◆ Required work ◆
(a) In the dog domestication text, what time range does the study give for the date of initial dog domestication?
(b) Reproduce the dog domestication text word for word, between "Genome Sequencing Highlights" and "31 May 2013)", inclusive.

Genome Sequencing Highlights Genes Under Selection and the Dynamic Early History of Dogs
Adam H. Freedman, Rena M. Schweizer, Ilan Gronau, Eunjung Han, Diego Ortega-Del Vecchyo, Pedro M. Silva, Marco Galaverni, Zhenxin Fan, Peter Marx, Belen Lorente-Galdos, Holly Beale, Oscar Ramirez, Farhad Hormozdiari, Can Alkan, Carles Vilà, Kevin Squire, Eli Geffen, Josip Kusak, Adam R. Boyko, Heidi G. Parker, Clarence Lee, Vasisht Tadigotla, Adam Siepel, Carlos D. Bustamante, Timothy T. Harkins, Stanley F. Nelson, Elaine A. Ostrander, Tomas Marques-Bonet, Robert K. Wayne, John Novembre
(Submitted on 31 May 2013)

To identify genetic changes underlying dog domestication and reconstruct their early evolutionary history, we analyzed novel high-quality genome sequences of three gray wolves, one from each of three putative centers of dog domestication, two ancient dog lineages (Basenji and Dingo) and a golden jackal as an outgroup. We find dogs and wolves diverged through a dynamic process involving population bottlenecks in both lineages and post-divergence gene flow, which confounds previous inferences of dog origins. In dogs, the domestication bottleneck was severe involving a 17 to 49-fold reduction in population size, a much stronger bottleneck than estimated previously from less intensive sequencing efforts. A sharp bottleneck in wolves occurred soon after their divergence from dogs, implying that the pool of diversity from which dogs arose was far larger than represented by modern wolf populations. Conditional on mutation rate, we narrow the plausible range for the date of initial dog domestication to an interval from 11 to 16 thousand years ago. This period predates the rise of agriculture, implying that the earliest dogs arose alongside hunter-gathers rather than agriculturists. Regarding the geographic origin of dogs, we find that surprisingly, none of the extant wolf lineages from putative domestication centers are more closely related to dogs, and the sampled wolves instead form a sister monophyletic clade. This result, in combination with our finding of dog-wolf admixture during the process of domestication, suggests a re-evaluation of past hypotheses of dog origin is necessary. Finally, we also detect signatures of selection, including evidence for selection on genes implicated in morphology, metabolism, and neural development. Uniquely, we find support for selective sweeps at regulatory sites suggesting gene regulatory changes played a critical role in dog domestication.

◆ Supplied entries ◆

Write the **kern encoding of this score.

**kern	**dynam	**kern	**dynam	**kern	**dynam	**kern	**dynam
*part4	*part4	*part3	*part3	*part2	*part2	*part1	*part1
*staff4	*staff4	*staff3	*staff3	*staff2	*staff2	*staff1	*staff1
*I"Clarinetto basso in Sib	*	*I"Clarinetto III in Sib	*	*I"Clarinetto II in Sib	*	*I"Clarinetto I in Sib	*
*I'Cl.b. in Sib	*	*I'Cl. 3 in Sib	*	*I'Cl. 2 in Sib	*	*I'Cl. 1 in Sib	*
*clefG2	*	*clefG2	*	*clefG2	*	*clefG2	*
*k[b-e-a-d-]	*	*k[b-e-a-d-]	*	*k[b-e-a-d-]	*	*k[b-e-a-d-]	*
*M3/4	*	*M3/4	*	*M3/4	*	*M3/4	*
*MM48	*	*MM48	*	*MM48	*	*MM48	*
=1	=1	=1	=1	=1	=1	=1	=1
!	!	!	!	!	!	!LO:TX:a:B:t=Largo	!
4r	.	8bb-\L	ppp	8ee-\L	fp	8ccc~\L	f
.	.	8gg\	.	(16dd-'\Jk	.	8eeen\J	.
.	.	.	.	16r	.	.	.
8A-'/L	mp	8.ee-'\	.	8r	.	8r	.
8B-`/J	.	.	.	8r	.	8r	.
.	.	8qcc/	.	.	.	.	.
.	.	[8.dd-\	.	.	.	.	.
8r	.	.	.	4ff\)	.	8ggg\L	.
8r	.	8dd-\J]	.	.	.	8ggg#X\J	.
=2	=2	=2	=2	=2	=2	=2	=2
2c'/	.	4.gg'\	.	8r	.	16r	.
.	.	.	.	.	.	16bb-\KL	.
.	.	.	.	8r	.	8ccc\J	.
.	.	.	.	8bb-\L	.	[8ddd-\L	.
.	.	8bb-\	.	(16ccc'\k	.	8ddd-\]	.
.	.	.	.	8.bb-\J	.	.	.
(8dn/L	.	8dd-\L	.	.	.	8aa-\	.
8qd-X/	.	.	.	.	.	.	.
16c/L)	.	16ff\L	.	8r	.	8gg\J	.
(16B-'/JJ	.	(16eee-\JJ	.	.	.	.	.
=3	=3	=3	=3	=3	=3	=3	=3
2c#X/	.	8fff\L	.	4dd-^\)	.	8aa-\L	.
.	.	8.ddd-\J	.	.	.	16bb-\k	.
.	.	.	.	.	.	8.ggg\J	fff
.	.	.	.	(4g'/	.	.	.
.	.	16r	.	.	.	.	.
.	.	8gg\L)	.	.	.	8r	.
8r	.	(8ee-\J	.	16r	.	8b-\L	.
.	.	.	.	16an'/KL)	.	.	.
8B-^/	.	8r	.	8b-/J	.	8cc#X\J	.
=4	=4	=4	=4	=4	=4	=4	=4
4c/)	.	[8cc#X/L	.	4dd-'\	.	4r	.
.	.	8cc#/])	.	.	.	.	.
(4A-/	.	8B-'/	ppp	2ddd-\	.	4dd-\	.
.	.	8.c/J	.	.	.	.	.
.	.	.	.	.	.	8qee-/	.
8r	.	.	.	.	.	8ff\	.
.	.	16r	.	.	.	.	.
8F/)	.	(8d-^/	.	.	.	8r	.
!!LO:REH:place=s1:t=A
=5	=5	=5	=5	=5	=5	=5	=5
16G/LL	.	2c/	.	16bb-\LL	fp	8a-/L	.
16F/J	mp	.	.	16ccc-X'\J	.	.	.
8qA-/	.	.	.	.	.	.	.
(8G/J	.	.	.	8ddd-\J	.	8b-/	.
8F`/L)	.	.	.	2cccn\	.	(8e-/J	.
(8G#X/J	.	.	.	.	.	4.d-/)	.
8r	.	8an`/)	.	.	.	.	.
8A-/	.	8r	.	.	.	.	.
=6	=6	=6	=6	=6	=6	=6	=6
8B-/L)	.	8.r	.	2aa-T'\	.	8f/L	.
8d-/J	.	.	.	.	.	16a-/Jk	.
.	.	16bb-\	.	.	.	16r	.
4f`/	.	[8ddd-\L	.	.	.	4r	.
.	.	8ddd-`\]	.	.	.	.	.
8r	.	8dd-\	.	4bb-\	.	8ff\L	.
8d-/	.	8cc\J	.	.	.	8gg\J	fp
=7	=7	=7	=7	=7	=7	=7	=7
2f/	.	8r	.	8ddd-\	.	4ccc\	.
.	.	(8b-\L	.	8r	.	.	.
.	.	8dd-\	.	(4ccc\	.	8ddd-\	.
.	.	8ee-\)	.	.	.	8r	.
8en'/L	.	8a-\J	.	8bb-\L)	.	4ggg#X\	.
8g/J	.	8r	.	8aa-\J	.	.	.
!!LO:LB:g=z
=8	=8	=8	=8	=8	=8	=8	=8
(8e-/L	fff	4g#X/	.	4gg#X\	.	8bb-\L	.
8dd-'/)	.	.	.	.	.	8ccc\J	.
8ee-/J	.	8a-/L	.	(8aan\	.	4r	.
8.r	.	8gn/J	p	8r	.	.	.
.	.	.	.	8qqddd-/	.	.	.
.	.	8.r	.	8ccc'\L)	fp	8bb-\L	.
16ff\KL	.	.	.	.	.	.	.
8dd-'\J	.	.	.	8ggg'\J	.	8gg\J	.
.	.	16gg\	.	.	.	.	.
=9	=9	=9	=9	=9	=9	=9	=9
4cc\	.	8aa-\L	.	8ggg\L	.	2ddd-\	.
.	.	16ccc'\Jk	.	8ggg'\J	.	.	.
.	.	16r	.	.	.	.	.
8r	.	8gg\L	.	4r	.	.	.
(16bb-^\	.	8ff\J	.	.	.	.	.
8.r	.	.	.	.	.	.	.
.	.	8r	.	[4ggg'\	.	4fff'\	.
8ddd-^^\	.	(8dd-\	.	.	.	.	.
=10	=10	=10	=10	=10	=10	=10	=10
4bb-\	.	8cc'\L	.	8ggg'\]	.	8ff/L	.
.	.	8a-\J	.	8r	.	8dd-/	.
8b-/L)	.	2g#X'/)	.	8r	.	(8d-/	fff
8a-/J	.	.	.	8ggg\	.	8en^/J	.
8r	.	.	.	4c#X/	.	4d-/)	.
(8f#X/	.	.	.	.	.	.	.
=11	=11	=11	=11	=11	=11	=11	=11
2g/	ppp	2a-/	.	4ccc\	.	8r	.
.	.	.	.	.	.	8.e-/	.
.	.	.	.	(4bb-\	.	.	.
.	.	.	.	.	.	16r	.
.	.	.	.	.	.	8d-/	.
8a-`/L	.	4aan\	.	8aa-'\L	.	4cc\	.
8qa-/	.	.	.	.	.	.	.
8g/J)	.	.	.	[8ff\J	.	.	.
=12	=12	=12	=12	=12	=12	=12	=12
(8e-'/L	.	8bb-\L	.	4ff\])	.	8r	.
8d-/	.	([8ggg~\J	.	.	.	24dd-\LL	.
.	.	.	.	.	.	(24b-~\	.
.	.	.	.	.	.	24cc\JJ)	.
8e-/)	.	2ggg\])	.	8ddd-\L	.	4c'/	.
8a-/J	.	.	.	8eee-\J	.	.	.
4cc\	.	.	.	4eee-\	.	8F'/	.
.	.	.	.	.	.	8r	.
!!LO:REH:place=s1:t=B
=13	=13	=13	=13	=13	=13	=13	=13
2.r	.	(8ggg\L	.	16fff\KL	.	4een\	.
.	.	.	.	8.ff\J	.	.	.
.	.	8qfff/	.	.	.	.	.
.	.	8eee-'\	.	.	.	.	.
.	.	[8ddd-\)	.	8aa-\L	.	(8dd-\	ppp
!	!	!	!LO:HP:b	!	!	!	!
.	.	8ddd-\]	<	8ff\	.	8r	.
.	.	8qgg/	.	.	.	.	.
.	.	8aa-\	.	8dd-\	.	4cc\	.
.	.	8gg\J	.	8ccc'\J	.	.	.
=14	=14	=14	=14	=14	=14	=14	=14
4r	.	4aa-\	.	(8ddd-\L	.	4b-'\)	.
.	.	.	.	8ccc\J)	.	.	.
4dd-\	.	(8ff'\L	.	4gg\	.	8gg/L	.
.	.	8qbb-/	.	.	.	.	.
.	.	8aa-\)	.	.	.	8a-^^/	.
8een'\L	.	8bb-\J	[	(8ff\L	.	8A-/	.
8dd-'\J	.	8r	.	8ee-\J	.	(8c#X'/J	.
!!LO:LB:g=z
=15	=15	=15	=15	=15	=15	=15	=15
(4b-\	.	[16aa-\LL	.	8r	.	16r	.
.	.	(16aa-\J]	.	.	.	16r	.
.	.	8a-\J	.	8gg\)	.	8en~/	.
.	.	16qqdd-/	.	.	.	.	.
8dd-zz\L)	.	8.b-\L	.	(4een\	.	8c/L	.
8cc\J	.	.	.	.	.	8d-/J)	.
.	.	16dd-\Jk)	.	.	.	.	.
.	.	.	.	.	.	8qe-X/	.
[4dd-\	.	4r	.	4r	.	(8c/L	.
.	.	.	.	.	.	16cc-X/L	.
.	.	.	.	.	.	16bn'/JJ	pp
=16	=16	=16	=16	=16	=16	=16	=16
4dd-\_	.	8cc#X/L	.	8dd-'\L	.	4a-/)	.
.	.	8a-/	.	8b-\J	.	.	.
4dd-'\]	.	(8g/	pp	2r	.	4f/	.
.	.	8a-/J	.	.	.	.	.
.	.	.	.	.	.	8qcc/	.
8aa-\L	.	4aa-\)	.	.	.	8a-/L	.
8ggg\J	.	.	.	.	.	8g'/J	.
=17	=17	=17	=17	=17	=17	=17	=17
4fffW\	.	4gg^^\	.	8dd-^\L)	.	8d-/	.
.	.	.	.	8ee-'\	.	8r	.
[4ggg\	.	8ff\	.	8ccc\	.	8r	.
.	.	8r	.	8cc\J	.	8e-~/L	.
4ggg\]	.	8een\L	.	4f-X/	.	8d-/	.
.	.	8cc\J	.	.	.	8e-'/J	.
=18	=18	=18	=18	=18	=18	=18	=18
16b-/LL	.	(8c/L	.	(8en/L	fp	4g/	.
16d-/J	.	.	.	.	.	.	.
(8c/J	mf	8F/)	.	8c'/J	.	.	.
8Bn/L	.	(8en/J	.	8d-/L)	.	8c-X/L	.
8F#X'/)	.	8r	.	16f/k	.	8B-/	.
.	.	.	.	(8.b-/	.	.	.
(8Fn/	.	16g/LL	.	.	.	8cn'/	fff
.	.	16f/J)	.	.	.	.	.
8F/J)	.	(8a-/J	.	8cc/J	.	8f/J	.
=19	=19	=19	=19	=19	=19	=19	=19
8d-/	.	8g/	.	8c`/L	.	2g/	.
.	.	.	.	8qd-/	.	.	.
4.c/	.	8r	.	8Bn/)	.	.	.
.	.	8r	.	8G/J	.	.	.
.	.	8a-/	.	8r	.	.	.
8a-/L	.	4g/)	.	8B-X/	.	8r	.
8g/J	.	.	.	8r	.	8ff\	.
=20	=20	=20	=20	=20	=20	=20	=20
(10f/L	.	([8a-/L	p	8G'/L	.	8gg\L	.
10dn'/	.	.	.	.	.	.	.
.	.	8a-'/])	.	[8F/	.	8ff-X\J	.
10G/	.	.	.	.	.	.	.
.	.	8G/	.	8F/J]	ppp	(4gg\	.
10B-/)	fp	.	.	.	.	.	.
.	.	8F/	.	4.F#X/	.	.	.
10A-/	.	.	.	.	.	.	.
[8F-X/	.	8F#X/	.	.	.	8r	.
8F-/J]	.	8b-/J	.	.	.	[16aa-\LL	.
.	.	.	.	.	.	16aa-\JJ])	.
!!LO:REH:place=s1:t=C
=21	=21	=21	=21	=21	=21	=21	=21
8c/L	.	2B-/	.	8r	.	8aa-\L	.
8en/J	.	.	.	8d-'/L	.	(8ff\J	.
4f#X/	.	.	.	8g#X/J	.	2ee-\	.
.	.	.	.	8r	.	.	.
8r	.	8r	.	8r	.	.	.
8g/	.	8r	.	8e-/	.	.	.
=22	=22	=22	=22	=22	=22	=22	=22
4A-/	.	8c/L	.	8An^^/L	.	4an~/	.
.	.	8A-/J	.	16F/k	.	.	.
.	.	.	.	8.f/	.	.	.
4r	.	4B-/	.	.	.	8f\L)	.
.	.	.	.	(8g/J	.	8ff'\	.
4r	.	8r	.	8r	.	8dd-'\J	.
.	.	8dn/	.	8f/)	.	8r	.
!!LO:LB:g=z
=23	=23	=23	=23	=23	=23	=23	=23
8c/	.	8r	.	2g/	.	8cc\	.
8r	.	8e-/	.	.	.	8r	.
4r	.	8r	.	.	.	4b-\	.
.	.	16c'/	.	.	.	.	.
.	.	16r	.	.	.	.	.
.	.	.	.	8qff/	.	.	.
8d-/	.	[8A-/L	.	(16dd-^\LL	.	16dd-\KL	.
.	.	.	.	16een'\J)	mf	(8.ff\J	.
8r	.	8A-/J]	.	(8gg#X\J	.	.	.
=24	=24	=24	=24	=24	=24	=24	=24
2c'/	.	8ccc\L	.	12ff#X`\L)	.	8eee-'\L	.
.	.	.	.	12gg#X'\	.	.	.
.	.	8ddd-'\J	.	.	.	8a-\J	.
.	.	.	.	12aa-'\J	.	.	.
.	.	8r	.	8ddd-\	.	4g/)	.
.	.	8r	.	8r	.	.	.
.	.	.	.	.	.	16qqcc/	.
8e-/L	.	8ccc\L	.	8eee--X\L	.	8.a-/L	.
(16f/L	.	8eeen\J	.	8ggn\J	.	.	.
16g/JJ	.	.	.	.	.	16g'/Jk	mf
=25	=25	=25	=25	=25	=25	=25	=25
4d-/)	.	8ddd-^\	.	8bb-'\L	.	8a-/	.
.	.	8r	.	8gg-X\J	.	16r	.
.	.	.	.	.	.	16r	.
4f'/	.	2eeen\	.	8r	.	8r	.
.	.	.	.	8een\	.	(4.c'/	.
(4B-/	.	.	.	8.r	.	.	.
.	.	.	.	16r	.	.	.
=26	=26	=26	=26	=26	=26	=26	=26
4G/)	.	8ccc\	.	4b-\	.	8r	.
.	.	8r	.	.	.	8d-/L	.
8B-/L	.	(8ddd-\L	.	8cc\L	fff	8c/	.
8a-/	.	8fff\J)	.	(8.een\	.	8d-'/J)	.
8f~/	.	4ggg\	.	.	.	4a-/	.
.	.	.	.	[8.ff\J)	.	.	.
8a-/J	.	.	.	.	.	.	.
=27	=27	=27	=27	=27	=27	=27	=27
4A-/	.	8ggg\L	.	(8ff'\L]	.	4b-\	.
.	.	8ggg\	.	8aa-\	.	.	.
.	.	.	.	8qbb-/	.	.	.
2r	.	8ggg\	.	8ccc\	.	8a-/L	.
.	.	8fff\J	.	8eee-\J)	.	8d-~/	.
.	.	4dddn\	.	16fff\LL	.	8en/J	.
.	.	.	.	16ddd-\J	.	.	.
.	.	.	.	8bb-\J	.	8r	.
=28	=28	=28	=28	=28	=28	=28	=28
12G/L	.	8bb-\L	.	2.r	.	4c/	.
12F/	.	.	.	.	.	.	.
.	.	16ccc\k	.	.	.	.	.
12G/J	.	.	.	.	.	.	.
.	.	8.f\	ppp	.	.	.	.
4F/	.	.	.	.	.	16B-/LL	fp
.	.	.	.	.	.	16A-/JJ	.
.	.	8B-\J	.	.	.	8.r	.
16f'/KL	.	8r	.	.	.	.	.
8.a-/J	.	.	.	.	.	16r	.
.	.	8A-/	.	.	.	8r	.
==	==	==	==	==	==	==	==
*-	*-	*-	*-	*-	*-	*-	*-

◆ Answers by task ◆
(a) From 11 to 16 thousand years ago.

(b)
Genome Sequencing Highlights Genes Under Selection and the Dynamic Early History of Dogs
Adam H. Freedman, Rena M. Schweizer, Ilan Gronau, Eunjung Han, Diego Ortega-Del Vecchyo, Pedro M. Silva, Marco Galaverni, Zhenxin Fan, Peter Marx, Belen Lorente-Galdos, Holly Beale, Oscar Ramirez, Farhad Hormozdiari, Can Alkan, Carles Vilà, Kevin Squire, Eli Geffen, Josip Kusak, Adam R. Boyko, Heidi G. Parker, Clarence Lee, Vasisht Tadigotla, Adam Siepel, Carlos D. Bustamante, Timothy T. Harkins, Stanley F. Nelson, Elaine A. Ostrander, Tomas Marques-Bonet, Robert K. Wayne, John Novembre
(Submitted on 31 May 2013)